The Eagle County Regional Airport is located south of Interstate 70 just off Highway 6 between the towns of Eagle and Gypsum, Colorado. The airport was dedicated on Sept. 14, 1947 and provided general aviation services for many years. In 1989, there were 277 commercial passengers. In 1996, a $9 million, 36,000 sq. ft. passenger terminal was unveiled, accommodating a 73 percent increase in passengers during that season. The demands on the new terminal prompted an additional 30,000 sq. ft. expansion in 2001, to accommodate the growing popularity of commercial air service to EGE. The airport is served by four major airlines: American, Continental, Delta, and United, with non-stop service to 13 hub airports in 12 major cities: Atlanta, Chicago, Cincinnati, Dallas, Denver, Detroit, Houston, Los Angeles, Miami, Minneapolis, New York (JFK and La Guardia), and Newark. Since 1994 annual airport operations have increased 214 percent and since 1993 annual passenger enplanements have increased 47 fold. This growth has earned the Eagle County Regional Airport the ranking of third busiest airport in Colorado based on annual airline passenger traffic numbers. In 2008, a study commissioned by the Colorado Department of Transportation Aeronautics Division found that the total quantifiable impact on the local economy from the airport in that year totaled $982,170,400. In addition, the Eagle County Regional Airport created 10,467 jobs, paying $293,886,700 in wages. Runway: 9.000 feet long x 150 feet wide

Aspen / Pitkin County Airport

The airport is served by two airlines operating daily, year-round scheduled service. The airlines serving the airport are United Express (operated by SkyWest Airlines) and Republic Airlines (operated by Frontier Airlines). The airlines occupy ticket counters, baggage facilities and offices at the airport for full services to the flying public.
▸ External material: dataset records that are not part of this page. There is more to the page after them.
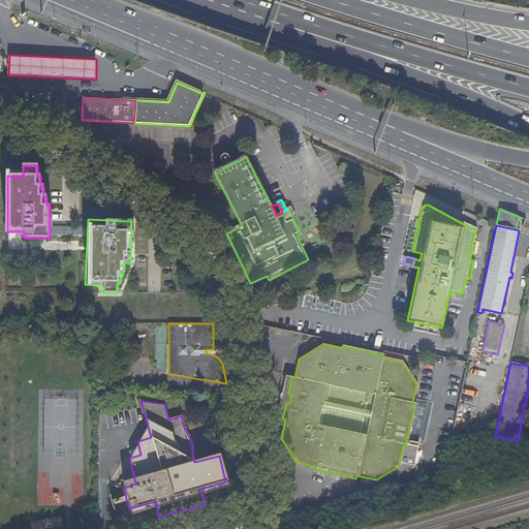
[(414,466),(419,442),(406,439),(405,446),(403,445),(399,463),(414,466)]
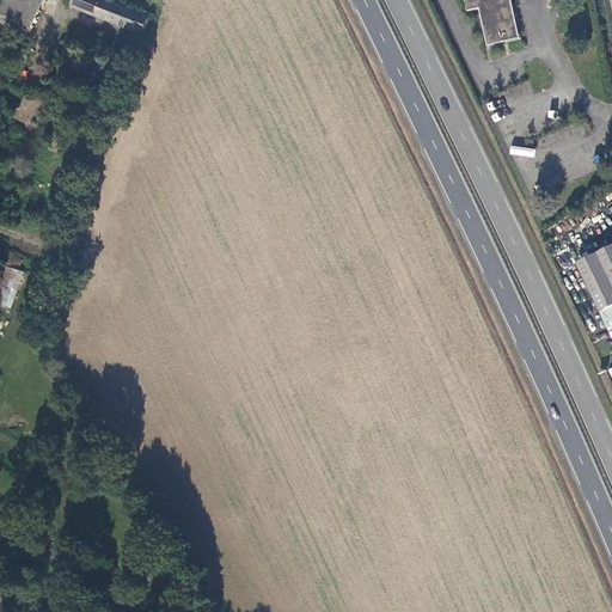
[(0,26),(30,38),(43,0),(4,0),(0,11),(0,26)]
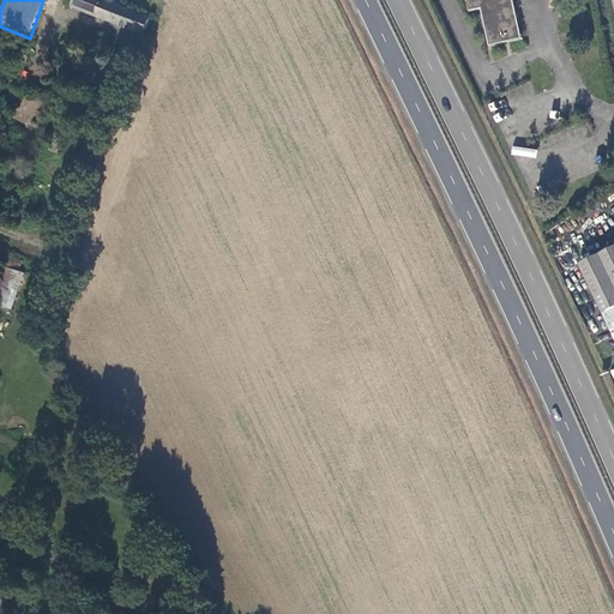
[(116,5),(118,0),(72,0),(70,7),(142,35),(149,17),(116,5)]
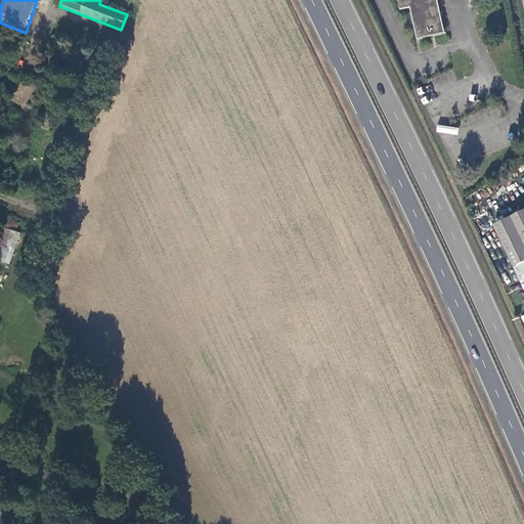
[(396,0),(399,12),(401,12),(409,10),(410,15),(413,28),(442,22),(438,0),(396,0)]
The runway at Aspen-Pitkin County Airport was lengthened and widened in 1983 to its present size, 7,006 feet long by 100 feet wide. The entire terminal area was redeveloped in 1986 and 1987, which included new vehicular access roadways and the expansion of the terminal to its present size of 37,500 square feet. In 1999, the aircraft-parking area was again expanded to allow for more aircraft parking. Expansion Plans: Aspen/Pitkin County Airport - Due to the current length of the runway, many flights leaving Aspen cannot takeoff with full passenger loads. Therefore, the airport is extending the runway toward Buttermilk by 1,000 feet. This extension will allow existing flights to accommodate more passengers, will result in greater efficiency and passenger convenience and will NOT result in larger jets flying into/out of the airport, which is prohibited by Pitkin County regulations. The Federal Aviation Administration will cover approximately 95% of costs. Construction is scheduled to begin in 2011. Runway: 7,006 feet long x 100 feet wide

Granby Airport

Located in open terrain atop the Granby Mesa in Granby, Colorado. The airport is an easy-in, easy out mountain airfield that has a County-plowed runway in winter and no fees. The airport accommodates up to medium twin turbo-props and light business jets (ARC B-II) The field elevation is 8203 MSL. The runway is 5,000 x 75 feet. Currently, 30 aircraft are hangared at Granby (GNB), in a combination of privately-owned and county-owned hangars. At this time, all of the existing hangars are full; however, Grand County (the airport sponsor) is open to contact by individuals or companies desiring to build hangars at GNB. Runway: 5,000 feet long x 75 feet wide Mc Elroy Airfield-20V (Kremmling, Colorado) – located in the Town of Kremmling and owned and maintained by Grand County. McElroy Airfield has two runways, both 5,540 x 75 feet long. The capacity of both runways is 46,000 pounds for single wheel gear and 68.000 pounds for double wheel gear. Additional services supported by the airport include air freight, air ambulance, crop dusting, charter flights and flight instruction. There are currently 15 T-Hangars and 4 box hangars located on the airport.